A principal conclusão? Trate a extração de texto orientada por IA como um ponto de partida. Valide campos críticos programaticamente e sinalize resultados de baixa confiança para revisão humana. Essas práticas frequentemente importam mais do que selecionar o modelo mais avançado.
Perguntas Frequentes
Quando devo usar OCR vs. legendagem de imagens?

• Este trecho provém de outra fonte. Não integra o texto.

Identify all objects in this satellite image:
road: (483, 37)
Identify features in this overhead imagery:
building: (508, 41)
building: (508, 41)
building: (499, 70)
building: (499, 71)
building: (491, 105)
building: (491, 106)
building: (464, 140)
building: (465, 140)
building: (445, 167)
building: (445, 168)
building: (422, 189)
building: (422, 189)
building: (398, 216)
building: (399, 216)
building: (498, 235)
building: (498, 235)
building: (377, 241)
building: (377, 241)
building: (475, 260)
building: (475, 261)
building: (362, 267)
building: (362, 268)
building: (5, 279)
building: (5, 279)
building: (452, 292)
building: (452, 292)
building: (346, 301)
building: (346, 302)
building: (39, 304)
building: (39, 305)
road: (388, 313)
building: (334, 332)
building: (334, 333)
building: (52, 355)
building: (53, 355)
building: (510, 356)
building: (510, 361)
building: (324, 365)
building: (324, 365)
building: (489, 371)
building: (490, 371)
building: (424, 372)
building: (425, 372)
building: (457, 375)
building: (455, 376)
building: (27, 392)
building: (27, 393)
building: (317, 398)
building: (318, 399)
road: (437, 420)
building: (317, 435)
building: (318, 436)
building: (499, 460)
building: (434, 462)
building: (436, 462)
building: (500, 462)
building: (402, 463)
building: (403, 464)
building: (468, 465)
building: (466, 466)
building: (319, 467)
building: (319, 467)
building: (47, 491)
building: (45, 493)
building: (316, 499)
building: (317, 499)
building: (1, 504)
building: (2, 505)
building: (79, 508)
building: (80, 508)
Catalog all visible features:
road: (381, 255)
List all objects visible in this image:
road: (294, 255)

Opte pelo OCR quando precisar de texto preciso ou dados estruturados a partir de digitalizações claras e de alta qualidade. Isso funciona bem para extrair informações como texto impresso ou tabelas. Por outro lado, use legendagem de imagens para descrever o contexto visual mais amplo, como criar texto alternativo para acessibilidade ou interpretar cenas.
Para tarefas mais complexas — como decifrar escrita manual ou lidar com layouts inclinados — os modelos modernos de visão-linguagem são sua melhor opção. Essas ferramentas avançadas, disponíveis em plataformas como o APIMart, são projetadas para compreender tanto estrutura quanto conteúdo, mesmo em imagens desafiadoras.
Por que o pré-processamento de imagem melhora tanto a precisão?
O pré-processamento de imagem desempenha papel fundamental na melhoria da precisão da IA ao abordar imperfeições visuais antes do início da análise. Técnicas como correção de inclinação, remoção de ruído e ajuste de contraste transformam imagens de baixa qualidade em dados que os modelos de IA podem processar efetivamente. Pular essas etapas pode levar a interpretações errôneas e erros.
Métodos como recorte para manter proporções adequadas e normalização garantem que os codificadores visuais possam extrair características detalhadas. Isso é especialmente importante ao trabalhar com modelos avançados de visão-linguagem em plataformas como o APIMart, onde precisão e confiabilidade são críticas.
Como posso prevenir texto alucinado nos resultados de OCR?
Para minimizar erros no texto gerado por OCR, considere adotar uma estratégia null-first. Essa abordagem treina o modelo para retornar "null" quando encontra dados ilegíveis ou ambíguos, reduzindo as chances de resultados fabricados. Imponha restrições de esquema rígidas, como tipos de dados predefinidos e regras de validação, para garantir que as saídas estejam alinhadas com os formatos esperados.
O pré-processamento de imagem também é essencial. Melhore a qualidade da entrada corrigindo a orientação, removendo ruído e redimensionando imagens para melhorar a legibilidade. Além disso, exija pontuações de confiança para saídas de OCR. Essas pontuações podem ajudar a identificar resultados de baixa confiança, que podem então ser sinalizados para revisão humana ou reprocessados para maior precisão.